> **Exercise instructions**
Nothing in the entries may be altered; copy them in full.

──────── Records for the exercise

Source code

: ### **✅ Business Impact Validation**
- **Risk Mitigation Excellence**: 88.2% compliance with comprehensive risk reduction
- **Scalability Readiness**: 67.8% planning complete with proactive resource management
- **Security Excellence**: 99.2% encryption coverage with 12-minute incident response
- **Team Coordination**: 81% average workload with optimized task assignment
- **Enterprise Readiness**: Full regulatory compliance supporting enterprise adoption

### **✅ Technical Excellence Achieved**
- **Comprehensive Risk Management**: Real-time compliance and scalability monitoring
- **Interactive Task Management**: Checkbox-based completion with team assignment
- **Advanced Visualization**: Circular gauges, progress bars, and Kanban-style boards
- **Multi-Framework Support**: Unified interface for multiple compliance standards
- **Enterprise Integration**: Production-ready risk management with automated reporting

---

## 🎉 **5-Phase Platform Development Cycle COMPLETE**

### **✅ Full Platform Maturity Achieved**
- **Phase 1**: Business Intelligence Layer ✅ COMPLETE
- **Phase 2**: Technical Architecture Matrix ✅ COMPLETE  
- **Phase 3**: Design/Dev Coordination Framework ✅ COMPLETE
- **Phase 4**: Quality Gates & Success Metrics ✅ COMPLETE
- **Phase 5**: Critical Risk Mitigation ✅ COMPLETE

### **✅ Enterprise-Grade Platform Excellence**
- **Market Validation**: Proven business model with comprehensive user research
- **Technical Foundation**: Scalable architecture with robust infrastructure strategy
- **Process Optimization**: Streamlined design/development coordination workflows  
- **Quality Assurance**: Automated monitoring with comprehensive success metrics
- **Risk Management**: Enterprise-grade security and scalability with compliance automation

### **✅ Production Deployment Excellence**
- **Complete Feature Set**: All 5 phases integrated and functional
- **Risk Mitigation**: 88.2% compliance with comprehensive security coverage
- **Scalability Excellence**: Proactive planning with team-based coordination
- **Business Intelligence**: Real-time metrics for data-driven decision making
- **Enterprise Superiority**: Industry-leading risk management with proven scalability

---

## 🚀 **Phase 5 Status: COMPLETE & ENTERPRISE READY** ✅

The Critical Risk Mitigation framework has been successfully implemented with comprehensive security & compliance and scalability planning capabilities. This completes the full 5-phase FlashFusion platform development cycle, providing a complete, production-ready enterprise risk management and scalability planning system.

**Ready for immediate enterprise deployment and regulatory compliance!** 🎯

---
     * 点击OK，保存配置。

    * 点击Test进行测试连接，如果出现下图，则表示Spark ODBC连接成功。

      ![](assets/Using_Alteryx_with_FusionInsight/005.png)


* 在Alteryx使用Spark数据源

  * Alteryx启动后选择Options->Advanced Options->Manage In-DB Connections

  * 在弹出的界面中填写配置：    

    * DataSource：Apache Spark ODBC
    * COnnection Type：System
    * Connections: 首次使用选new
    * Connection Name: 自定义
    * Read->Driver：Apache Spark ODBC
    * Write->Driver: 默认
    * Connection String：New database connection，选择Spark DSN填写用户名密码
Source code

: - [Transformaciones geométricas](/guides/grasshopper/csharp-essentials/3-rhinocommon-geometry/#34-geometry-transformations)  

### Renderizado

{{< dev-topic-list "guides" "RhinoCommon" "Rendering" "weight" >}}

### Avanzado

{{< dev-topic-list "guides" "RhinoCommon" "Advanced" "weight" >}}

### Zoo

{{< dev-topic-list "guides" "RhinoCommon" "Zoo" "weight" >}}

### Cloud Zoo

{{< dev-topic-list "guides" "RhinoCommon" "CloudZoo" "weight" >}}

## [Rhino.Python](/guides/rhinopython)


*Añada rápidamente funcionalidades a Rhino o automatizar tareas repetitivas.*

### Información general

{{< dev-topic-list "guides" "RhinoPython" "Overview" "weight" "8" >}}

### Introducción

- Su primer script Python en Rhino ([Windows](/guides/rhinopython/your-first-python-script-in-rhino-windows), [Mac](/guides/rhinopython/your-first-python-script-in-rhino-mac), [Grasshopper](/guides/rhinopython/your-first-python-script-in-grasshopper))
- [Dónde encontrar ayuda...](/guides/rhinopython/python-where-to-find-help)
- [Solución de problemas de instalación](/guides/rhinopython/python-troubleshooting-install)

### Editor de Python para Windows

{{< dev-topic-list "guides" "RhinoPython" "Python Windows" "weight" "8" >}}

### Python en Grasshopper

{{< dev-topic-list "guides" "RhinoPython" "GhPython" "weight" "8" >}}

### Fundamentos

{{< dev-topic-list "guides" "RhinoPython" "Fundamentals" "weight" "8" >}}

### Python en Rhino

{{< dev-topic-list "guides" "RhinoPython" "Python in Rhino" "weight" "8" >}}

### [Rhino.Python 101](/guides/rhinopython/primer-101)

────────────────

> **Solved exercise**
Source code

: ### **✅ Business Impact Validation**
- **Risk Mitigation Excellence**: 88.2% compliance with comprehensive risk reduction
- **Scalability Readiness**: 67.8% planning complete with proactive resource management
- **Security Excellence**: 99.2% encryption coverage with 12-minute incident response
- **Team Coordination**: 81% average workload with optimized task assignment
- **Enterprise Readiness**: Full regulatory compliance supporting enterprise adoption

### **✅ Technical Excellence Achieved**
- **Comprehensive Risk Management**: Real-time compliance and scalability monitoring
- **Interactive Task Management**: Checkbox-based completion with team assignment
- **Advanced Visualization**: Circular gauges, progress bars, and Kanban-style boards
- **Multi-Framework Support**: Unified interface for multiple compliance standards
- **Enterprise Integration**: Production-ready risk management with automated reporting

---

## 🎉 **5-Phase Platform Development Cycle COMPLETE**

### **✅ Full Platform Maturity Achieved**
- **Phase 1**: Business Intelligence Layer ✅ COMPLETE
- **Phase 2**: Technical Architecture Matrix ✅ COMPLETE  
- **Phase 3**: Design/Dev Coordination Framework ✅ COMPLETE
- **Phase 4**: Quality Gates & Success Metrics ✅ COMPLETE
- **Phase 5**: Critical Risk Mitigation ✅ COMPLETE

### **✅ Enterprise-Grade Platform Excellence**
- **Market Validation**: Proven business model with comprehensive user research
- **Technical Foundation**: Scalable architecture with robust infrastructure strategy
- **Process Optimization**: Streamlined design/development coordination workflows  
- **Quality Assurance**: Automated monitoring with comprehensive success metrics
- **Risk Management**: Enterprise-grade security and scalability with compliance automation

### **✅ Production Deployment Excellence**
- **Complete Feature Set**: All 5 phases integrated and functional
- **Risk Mitigation**: 88.2% compliance with comprehensive security coverage
- **Scalability Excellence**: Proactive planning with team-based coordination
- **Business Intelligence**: Real-time metrics for data-driven decision making
- **Enterprise Superiority**: Industry-leading risk management with proven scalability

---

## 🚀 **Phase 5 Status: COMPLETE & ENTERPRISE READY** ✅

The Critical Risk Mitigation framework has been successfully implemented with comprehensive security & compliance and scalability planning capabilities. This completes the full 5-phase FlashFusion platform development cycle, providing a complete, production-ready enterprise risk management and scalability planning system.

**Ready for immediate enterprise deployment and regulatory compliance!** 🎯

---
     * 点击OK，保存配置。

    * 点击Test进行测试连接，如果出现下图，则表示Spark ODBC连接成功。

      ![](assets/Using_Alteryx_with_FusionInsight/005.png)


* 在Alteryx使用Spark数据源

  * Alteryx启动后选择Options->Advanced Options->Manage In-DB Connections

  * 在弹出的界面中填写配置：    

    * DataSource：Apache Spark ODBC
    * COnnection Type：System
    * Connections: 首次使用选new
    * Connection Name: 自定义
    * Read->Driver：Apache Spark ODBC
    * Write->Driver: 默认
    * Connection String：New database connection，选择Spark DSN填写用户名密码
Source code

: - [Transformaciones geométricas](/guides/grasshopper/csharp-essentials/3-rhinocommon-geometry/#34-geometry-transformations)  

### Renderizado

{{< dev-topic-list "guides" "RhinoCommon" "Rendering" "weight" >}}

### Avanzado

{{< dev-topic-list "guides" "RhinoCommon" "Advanced" "weight" >}}

### Zoo

{{< dev-topic-list "guides" "RhinoCommon" "Zoo" "weight" >}}

### Cloud Zoo

{{< dev-topic-list "guides" "RhinoCommon" "CloudZoo" "weight" >}}

## [Rhino.Python](/guides/rhinopython)


*Añada rápidamente funcionalidades a Rhino o automatizar tareas repetitivas.*

### Información general

{{< dev-topic-list "guides" "RhinoPython" "Overview" "weight" "8" >}}

### Introducción

- Su primer script Python en Rhino ([Windows](/guides/rhinopython/your-first-python-script-in-rhino-windows), [Mac](/guides/rhinopython/your-first-python-script-in-rhino-mac), [Grasshopper](/guides/rhinopython/your-first-python-script-in-grasshopper))
- [Dónde encontrar ayuda...](/guides/rhinopython/python-where-to-find-help)
- [Solución de problemas de instalación](/guides/rhinopython/python-troubleshooting-install)

### Editor de Python para Windows

{{< dev-topic-list "guides" "RhinoPython" "Python Windows" "weight" "8" >}}

### Python en Grasshopper

{{< dev-topic-list "guides" "RhinoPython" "GhPython" "weight" "8" >}}

### Fundamentos

{{< dev-topic-list "guides" "RhinoPython" "Fundamentals" "weight" "8" >}}

### Python en Rhino

{{< dev-topic-list "guides" "RhinoPython" "Python in Rhino" "weight" "8" >}}

### [Rhino.Python 101](/guides/rhinopython/primer-101)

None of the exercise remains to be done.